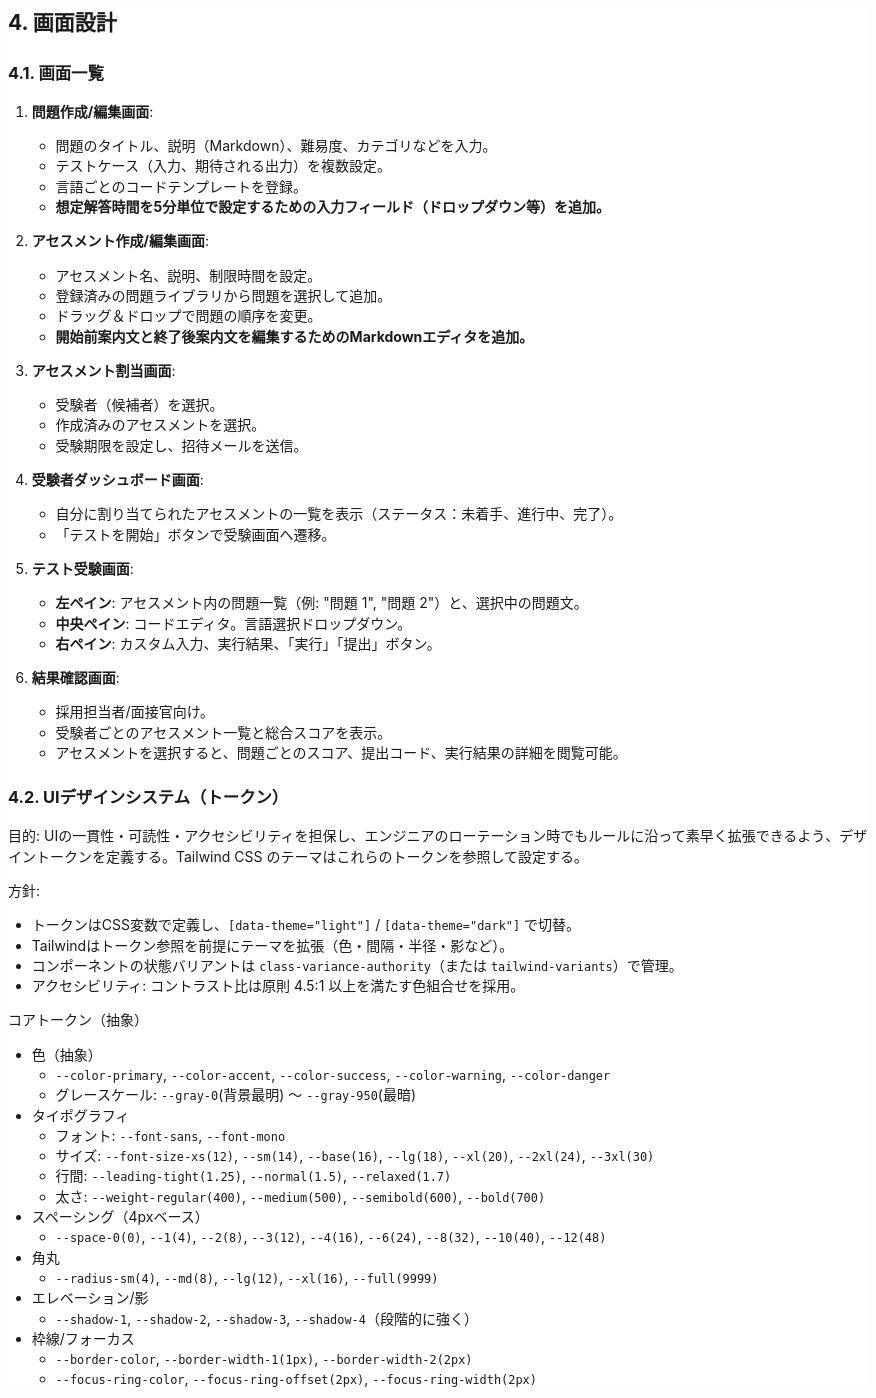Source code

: ## 4. 画面設計

### 4.1. 画面一覧

1.  **問題作成/編集画面**:
    *   問題のタイトル、説明（Markdown）、難易度、カテゴリなどを入力。
    *   テストケース（入力、期待される出力）を複数設定。
    *   言語ごとのコードテンプレートを登録。
    *   **想定解答時間を5分単位で設定するための入力フィールド（ドロップダウン等）を追加。**

2.  **アセスメント作成/編集画面**:
    *   アセスメント名、説明、制限時間を設定。
    *   登録済みの問題ライブラリから問題を選択して追加。
    *   ドラッグ＆ドロップで問題の順序を変更。
    *   **開始前案内文と終了後案内文を編集するためのMarkdownエディタを追加。**

3.  **アセスメント割当画面**:
    *   受験者（候補者）を選択。
    *   作成済みのアセスメントを選択。
    *   受験期限を設定し、招待メールを送信。

4.  **受験者ダッシュボード画面**:
    *   自分に割り当てられたアセスメントの一覧を表示（ステータス：未着手、進行中、完了）。
    *   「テストを開始」ボタンで受験画面へ遷移。

5.  **テスト受験画面**:
    *   **左ペイン**: アセスメント内の問題一覧（例: "問題 1", "問題 2"）と、選択中の問題文。
    *   **中央ペイン**: コードエディタ。言語選択ドロップダウン。
    *   **右ペイン**: カスタム入力、実行結果、「実行」「提出」ボタン。

6.  **結果確認画面**:
    *   採用担当者/面接官向け。
    *   受験者ごとのアセスメント一覧と総合スコアを表示。
    *   アセスメントを選択すると、問題ごとのスコア、提出コード、実行結果の詳細を閲覧可能。

### 4.2. UIデザインシステム（トークン）

目的: UIの一貫性・可読性・アクセシビリティを担保し、エンジニアのローテーション時でもルールに沿って素早く拡張できるよう、デザイントークンを定義する。Tailwind CSS のテーマはこれらのトークンを参照して設定する。

方針:
- トークンはCSS変数で定義し、`[data-theme="light"]` / `[data-theme="dark"]` で切替。
- Tailwindはトークン参照を前提にテーマを拡張（色・間隔・半径・影など）。
- コンポーネントの状態バリアントは `class-variance-authority`（または `tailwind-variants`）で管理。
- アクセシビリティ: コントラスト比は原則 4.5:1 以上を満たす色組合せを採用。

コアトークン（抽象）
- 色（抽象）
  - `--color-primary`, `--color-accent`, `--color-success`, `--color-warning`, `--color-danger`
  - グレースケール: `--gray-0`(背景最明) ～ `--gray-950`(最暗)
- タイポグラフィ
  - フォント: `--font-sans`, `--font-mono`
  - サイズ: `--font-size-xs(12)`, `--sm(14)`, `--base(16)`, `--lg(18)`, `--xl(20)`, `--2xl(24)`, `--3xl(30)`
  - 行間: `--leading-tight(1.25)`, `--normal(1.5)`, `--relaxed(1.7)`
  - 太さ: `--weight-regular(400)`, `--medium(500)`, `--semibold(600)`, `--bold(700)`
- スペーシング（4pxベース）
  - `--space-0(0)`, `--1(4)`, `--2(8)`, `--3(12)`, `--4(16)`, `--6(24)`, `--8(32)`, `--10(40)`, `--12(48)`
- 角丸
  - `--radius-sm(4)`, `--md(8)`, `--lg(12)`, `--xl(16)`, `--full(9999)`
- エレベーション/影
  - `--shadow-1`, `--shadow-2`, `--shadow-3`, `--shadow-4`（段階的に強く）
- 枠線/フォーカス
  - `--border-color`, `--border-width-1(1px)`, `--border-width-2(2px)`
  - `--focus-ring-color`, `--focus-ring-offset(2px)`, `--focus-ring-width(2px)`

= Written task =
Update the source text of the records so that every "アセスメント" reads "評価", with all else left unchanged, and omit the pictures from your answer.

= Finished exercise =
Source code

: ## 4. 画面設計

### 4.1. 画面一覧

1.  **問題作成/編集画面**:
    *   問題のタイトル、説明（Markdown）、難易度、カテゴリなどを入力。
    *   テストケース（入力、期待される出力）を複数設定。
    *   言語ごとのコードテンプレートを登録。
    *   **想定解答時間を5分単位で設定するための入力フィールド（ドロップダウン等）を追加。**

2.  **評価作成/編集画面**:
    *   評価名、説明、制限時間を設定。
    *   登録済みの問題ライブラリから問題を選択して追加。
    *   ドラッグ＆ドロップで問題の順序を変更。
    *   **開始前案内文と終了後案内文を編集するためのMarkdownエディタを追加。**

3.  **評価割当画面**:
    *   受験者（候補者）を選択。
    *   作成済みの評価を選択。
    *   受験期限を設定し、招待メールを送信。

4.  **受験者ダッシュボード画面**:
    *   自分に割り当てられた評価の一覧を表示（ステータス：未着手、進行中、完了）。
    *   「テストを開始」ボタンで受験画面へ遷移。

5.  **テスト受験画面**:
    *   **左ペイン**: 評価内の問題一覧（例: "問題 1", "問題 2"）と、選択中の問題文。
    *   **中央ペイン**: コードエディタ。言語選択ドロップダウン。
    *   **右ペイン**: カスタム入力、実行結果、「実行」「提出」ボタン。

6.  **結果確認画面**:
    *   採用担当者/面接官向け。
    *   受験者ごとの評価一覧と総合スコアを表示。
    *   評価を選択すると、問題ごとのスコア、提出コード、実行結果の詳細を閲覧可能。

### 4.2. UIデザインシステム（トークン）

目的: UIの一貫性・可読性・アクセシビリティを担保し、エンジニアのローテーション時でもルールに沿って素早く拡張できるよう、デザイントークンを定義する。Tailwind CSS のテーマはこれらのトークンを参照して設定する。

方針:
- トークンはCSS変数で定義し、`[data-theme="light"]` / `[data-theme="dark"]` で切替。
- Tailwindはトークン参照を前提にテーマを拡張（色・間隔・半径・影など）。
- コンポーネントの状態バリアントは `class-variance-authority`（または `tailwind-variants`）で管理。
- アクセシビリティ: コントラスト比は原則 4.5:1 以上を満たす色組合せを採用。

コアトークン（抽象）
- 色（抽象）
  - `--color-primary`, `--color-accent`, `--color-success`, `--color-warning`, `--color-danger`
  - グレースケール: `--gray-0`(背景最明) ～ `--gray-950`(最暗)
- タイポグラフィ
  - フォント: `--font-sans`, `--font-mono`
  - サイズ: `--font-size-xs(12)`, `--sm(14)`, `--base(16)`, `--lg(18)`, `--xl(20)`, `--2xl(24)`, `--3xl(30)`
  - 行間: `--leading-tight(1.25)`, `--normal(1.5)`, `--relaxed(1.7)`
  - 太さ: `--weight-regular(400)`, `--medium(500)`, `--semibold(600)`, `--bold(700)`
- スペーシング（4pxベース）
  - `--space-0(0)`, `--1(4)`, `--2(8)`, `--3(12)`, `--4(16)`, `--6(24)`, `--8(32)`, `--10(40)`, `--12(48)`
- 角丸
  - `--radius-sm(4)`, `--md(8)`, `--lg(12)`, `--xl(16)`, `--full(9999)`
- エレベーション/影
  - `--shadow-1`, `--shadow-2`, `--shadow-3`, `--shadow-4`（段階的に強く）
- 枠線/フォーカス
  - `--border-color`, `--border-width-1(1px)`, `--border-width-2(2px)`
  - `--focus-ring-color`, `--focus-ring-offset(2px)`, `--focus-ring-width(2px)`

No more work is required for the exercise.